> **Work task**: Nothing but the text belongs in the answer: the listing below, copied exactly, without pictures.

[Start of Attachment]

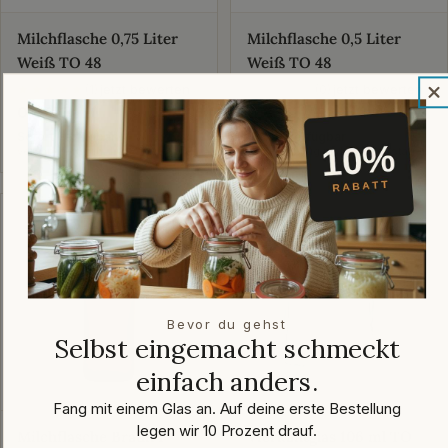
Milchflasche 0,75 Liter
Milchflasche 0,5 Liter
Weiß TO 48
Weiß TO 48
jetzt bewerten
jetzt bewerten
★★★★★
★★★★★
(1)
★★★★★
(0)
Regulärer
0,89 €
Regulärer
0,82 €
Preis
Preis
Sofort verfügbar
Sofort verfügbar
versandfertig in: 1-2 Arbeitstagen
versandfertig in: 1-2 Arbeitstagen
Bevor du gehst
Selbst eingemacht schmeckt
einfach anders.
Fang mit einem Glas an. Auf deine erste Bestellung
legen wir 10 Prozent drauf.
Milchflasche Braun 1
Vierkantglas 106 ml TO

[End of Attachment]

> **Your response**:
Milchflasche 0,75 Liter
Milchflasche 0,5 Liter
Weiß TO 48
Weiß TO 48
jetzt bewerten
jetzt bewerten
★★★★★
★★★★★
(1)
★★★★★
(0)
Regulärer
0,89 €
Regulärer
0,82 €
Preis
Preis
Sofort verfügbar
Sofort verfügbar
versandfertig in: 1-2 Arbeitstagen
versandfertig in: 1-2 Arbeitstagen
Bevor du gehst
Selbst eingemacht schmeckt
einfach anders.
Fang mit einem Glas an. Auf deine erste Bestellung
legen wir 10 Prozent drauf.
Milchflasche Braun 1
Vierkantglas 106 ml TO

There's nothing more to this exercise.